[Collected data]
··········

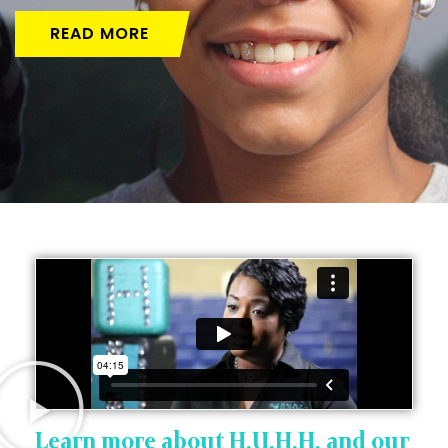
READ MORE
Learn more about H.U.H.H. and our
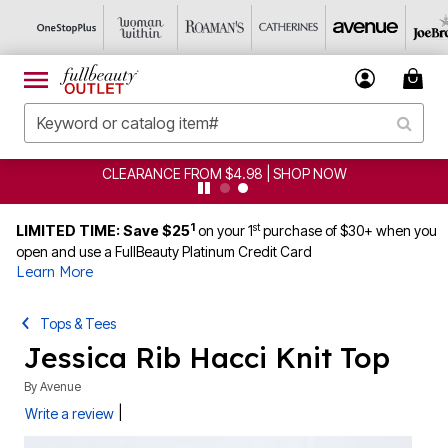
CLEARANCE FROM $4.98 | SHOP NOW
1
st
LIMITED TIME: Save $25
on your 1
purchase of $30+ when you
open and use a FullBeauty Platinum Credit Card
Learn More
Tops & Tees
Jessica Rib Hacci Knit Top
By
Avenue
|
Write a review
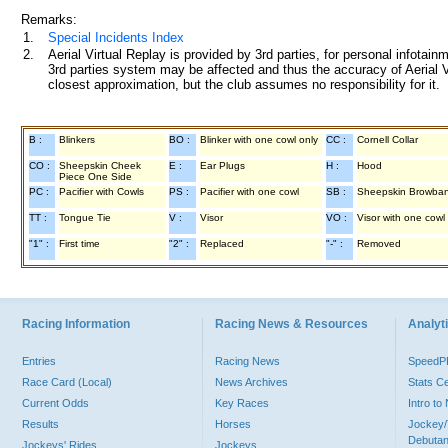
Remarks:
1.
Special Incidents Index
2.
Aerial Virtual Replay is provided by 3rd parties, for personal infota
3rd parties system may be affected and thus the accuracy of Aerial V
closest approximation, but the club assumes no responsibility for it.
B :
Blinkers
BO :
Blinker with one cowl only
CC :
Cornell Collar
CO :
Sheepskin Cheek
E :
Ear Plugs
H :
Hood
Piece One Side
PC :
Pacifier with Cowls
PS :
Pacifier with one cowl
SB :
Sheepskin Browba
TT :
Tongue Tie
V :
Visor
VO :
Visor with one cowl
"1" :
First time
"2" :
Replaced
"-" :
Removed
Racing Information
Racing News & Resources
Analyti
Entries
Racing News
Speed
Race Card (Local)
News Archives
Stats C
Current Odds
Key Races
Intro t
Results
Horses
Jockey/
Debutan
Jockeys' Rides
Jockeys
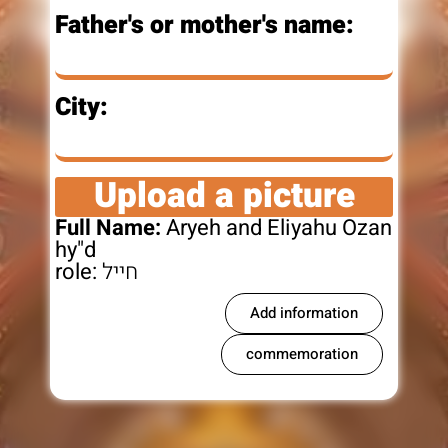
Father's or mother's name:
City:
Upload a picture
Full Name:
Aryeh and Eliyahu Ozan
hy"d
role:
חייל
Add information
commemoration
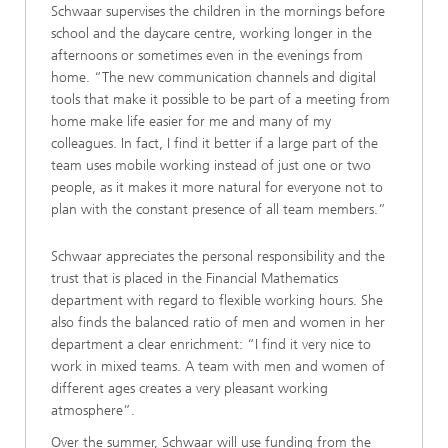
Schwaar supervises the children in the mornings before
school and the daycare centre, working longer in the
afternoons or sometimes even in the evenings from
home. “The new communication channels and digital
tools that make it possible to be part of a meeting from
home make life easier for me and many of my
colleagues. In fact, I find it better if a large part of the
team uses mobile working instead of just one or two
people, as it makes it more natural for everyone not to
plan with the constant presence of all team members.”
Schwaar appreciates the personal responsibility and the
trust that is placed in the Financial Mathematics
department with regard to flexible working hours. She
also finds the balanced ratio of men and women in her
department a clear enrichment: “I find it very nice to
work in mixed teams. A team with men and women of
different ages creates a very pleasant working
atmosphere”.
Over the summer, Schwaar will use funding from the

··········

Exercise: Repeat exactly, and only, the entries from the line with "Learn more about H.U.H.H. and our" through the line with "3rd parties system". Pictures are skipped.

Output:
Learn more about H.U.H.H. and our
CLEARANCE FROM $4.98 | SHOP NOW
1
st
LIMITED TIME: Save $25
on your 1
purchase of $30+ when you
open and use a FullBeauty Platinum Credit Card
Learn More
Tops & Tees
Jessica Rib Hacci Knit Top
By
Avenue
|
Write a review
Remarks:
1.
Special Incidents Index
2.
Aerial Virtual Replay is provided by 3rd parties, for personal infota
3rd parties system may be affected and thus the accuracy of Aerial V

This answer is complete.